Exercise objective —
Search the lines of the records for the word "name", and copy every line that has it.

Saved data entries
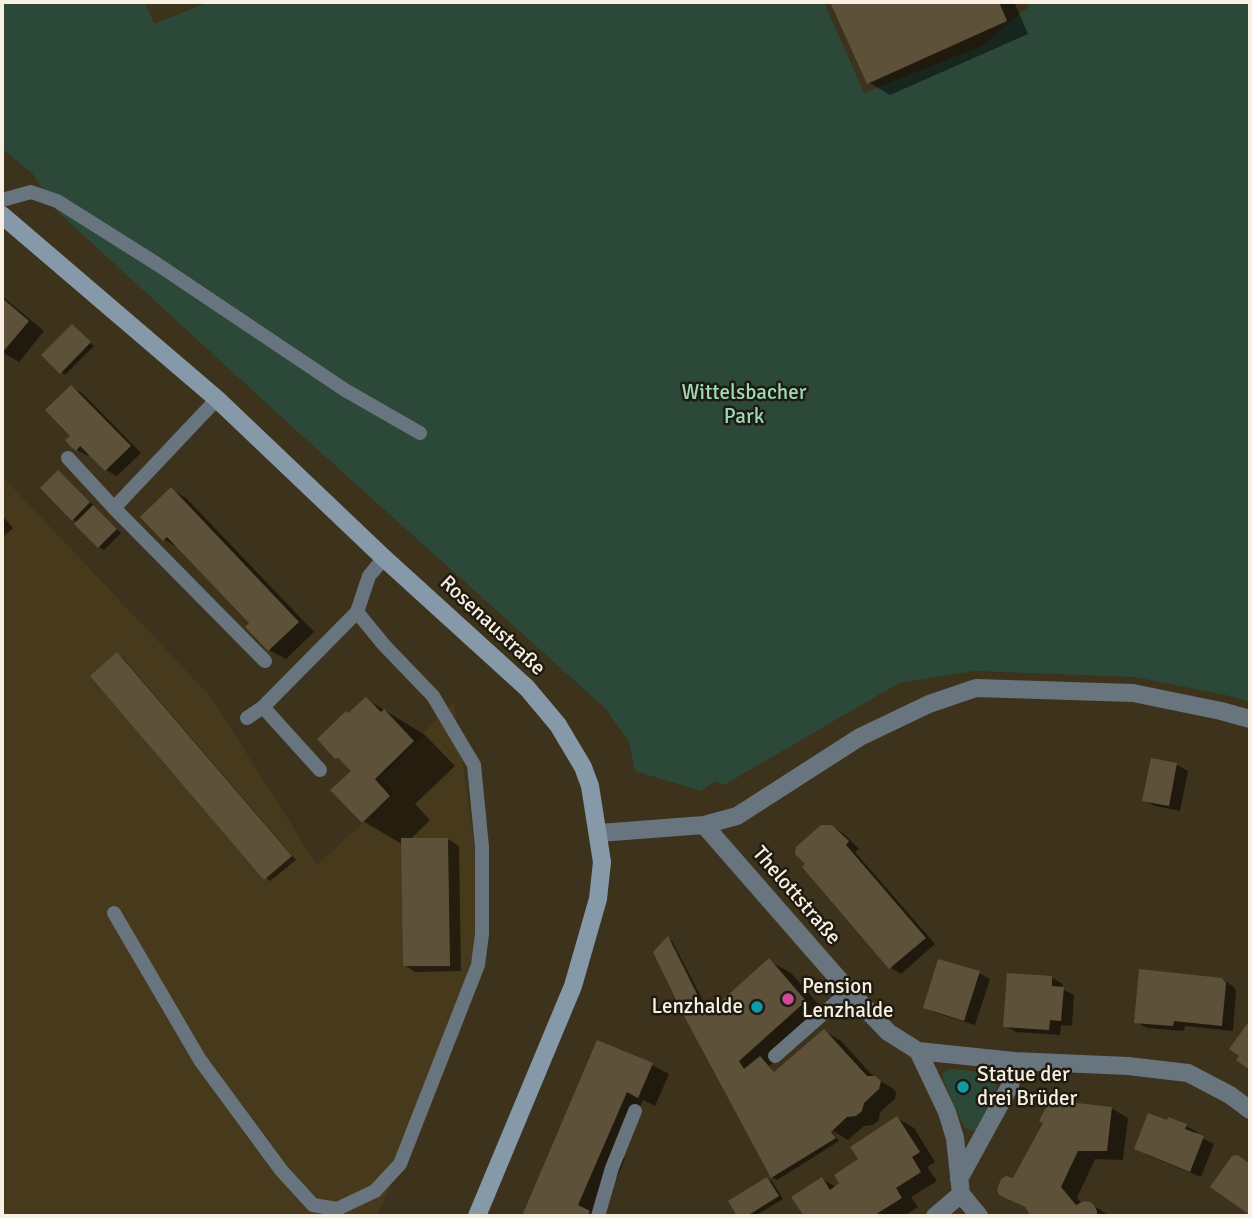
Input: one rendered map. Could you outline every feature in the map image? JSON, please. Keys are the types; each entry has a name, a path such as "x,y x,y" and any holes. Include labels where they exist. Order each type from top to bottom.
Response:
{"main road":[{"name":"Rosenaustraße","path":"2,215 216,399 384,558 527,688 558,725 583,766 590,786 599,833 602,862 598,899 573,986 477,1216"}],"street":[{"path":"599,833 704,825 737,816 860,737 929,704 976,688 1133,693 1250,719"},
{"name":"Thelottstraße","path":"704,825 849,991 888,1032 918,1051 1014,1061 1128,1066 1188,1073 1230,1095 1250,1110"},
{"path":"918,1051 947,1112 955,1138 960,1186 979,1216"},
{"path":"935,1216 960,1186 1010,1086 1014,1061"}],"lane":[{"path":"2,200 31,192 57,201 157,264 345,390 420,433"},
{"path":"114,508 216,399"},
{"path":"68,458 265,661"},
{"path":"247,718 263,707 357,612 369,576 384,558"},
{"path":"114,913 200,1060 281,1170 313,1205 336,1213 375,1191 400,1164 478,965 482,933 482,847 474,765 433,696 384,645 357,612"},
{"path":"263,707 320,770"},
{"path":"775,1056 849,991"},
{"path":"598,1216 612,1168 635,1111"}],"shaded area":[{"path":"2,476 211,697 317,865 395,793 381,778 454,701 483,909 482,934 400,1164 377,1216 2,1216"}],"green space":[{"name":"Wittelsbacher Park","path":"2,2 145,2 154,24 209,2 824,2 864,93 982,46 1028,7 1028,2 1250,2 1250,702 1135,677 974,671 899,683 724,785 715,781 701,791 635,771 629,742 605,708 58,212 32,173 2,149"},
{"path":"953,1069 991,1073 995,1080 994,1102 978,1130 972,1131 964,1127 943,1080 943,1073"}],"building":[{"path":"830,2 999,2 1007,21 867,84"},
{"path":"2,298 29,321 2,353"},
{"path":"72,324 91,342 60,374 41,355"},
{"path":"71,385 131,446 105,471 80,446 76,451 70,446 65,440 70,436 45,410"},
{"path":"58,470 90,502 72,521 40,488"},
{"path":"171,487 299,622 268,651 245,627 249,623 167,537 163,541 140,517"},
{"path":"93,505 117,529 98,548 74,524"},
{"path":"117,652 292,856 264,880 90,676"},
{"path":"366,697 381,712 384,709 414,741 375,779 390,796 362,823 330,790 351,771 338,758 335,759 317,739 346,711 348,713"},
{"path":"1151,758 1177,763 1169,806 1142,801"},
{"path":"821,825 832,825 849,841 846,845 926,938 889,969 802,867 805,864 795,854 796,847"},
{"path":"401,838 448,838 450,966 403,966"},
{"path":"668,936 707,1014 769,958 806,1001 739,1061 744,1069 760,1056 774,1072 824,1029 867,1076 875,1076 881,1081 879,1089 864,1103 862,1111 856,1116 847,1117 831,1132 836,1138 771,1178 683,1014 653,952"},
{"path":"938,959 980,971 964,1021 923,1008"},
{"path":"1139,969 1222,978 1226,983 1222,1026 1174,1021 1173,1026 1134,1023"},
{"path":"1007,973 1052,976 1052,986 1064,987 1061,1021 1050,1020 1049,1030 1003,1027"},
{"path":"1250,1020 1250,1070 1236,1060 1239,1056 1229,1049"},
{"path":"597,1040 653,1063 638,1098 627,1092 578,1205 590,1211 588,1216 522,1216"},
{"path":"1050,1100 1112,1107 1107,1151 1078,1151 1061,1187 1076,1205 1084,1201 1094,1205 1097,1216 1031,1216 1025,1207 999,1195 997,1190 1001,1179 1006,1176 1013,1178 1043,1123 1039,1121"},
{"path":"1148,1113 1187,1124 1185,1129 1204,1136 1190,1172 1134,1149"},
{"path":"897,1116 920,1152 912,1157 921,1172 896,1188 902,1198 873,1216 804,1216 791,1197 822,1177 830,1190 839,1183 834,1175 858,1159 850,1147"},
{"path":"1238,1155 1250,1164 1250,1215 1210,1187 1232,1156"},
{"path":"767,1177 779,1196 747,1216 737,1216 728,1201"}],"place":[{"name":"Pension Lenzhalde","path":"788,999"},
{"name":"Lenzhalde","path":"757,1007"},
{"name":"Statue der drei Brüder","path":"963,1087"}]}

Output for this task —
Input: one rendered map. Could you outline every feature in the map image? JSON, please. Keys are the types; each entry has a name, a path such as "x,y x,y" and any holes. Include labels where they exist. Order each type from top to bottom.
{"main road":[{"name":"Rosenaustraße","path":"2,215 216,399 384,558 527,688 558,725 583,766 590,786 599,833 602,862 598,899 573,986 477,1216"}],"street":[{"path":"599,833 704,825 737,816 860,737 929,704 976,688 1133,693 1250,719"},
{"name":"Thelottstraße","path":"704,825 849,991 888,1032 918,1051 1014,1061 1128,1066 1188,1073 1230,1095 1250,1110"},
{"path":"598,1216 612,1168 635,1111"}],"shaded area":[{"path":"2,476 211,697 317,865 395,793 381,778 454,701 483,909 482,934 400,1164 377,1216 2,1216"}],"green space":[{"name":"Wittelsbacher Park","path":"2,2 145,2 154,24 209,2 824,2 864,93 982,46 1028,7 1028,2 1250,2 1250,702 1135,677 974,671 899,683 724,785 715,781 701,791 635,771 629,742 605,708 58,212 32,173 2,149"},
{"path":"767,1177 779,1196 747,1216 737,1216 728,1201"}],"place":[{"name":"Pension Lenzhalde","path":"788,999"},
{"name":"Lenzhalde","path":"757,1007"},
{"name":"Statue der drei Brüder","path":"963,1087"}]}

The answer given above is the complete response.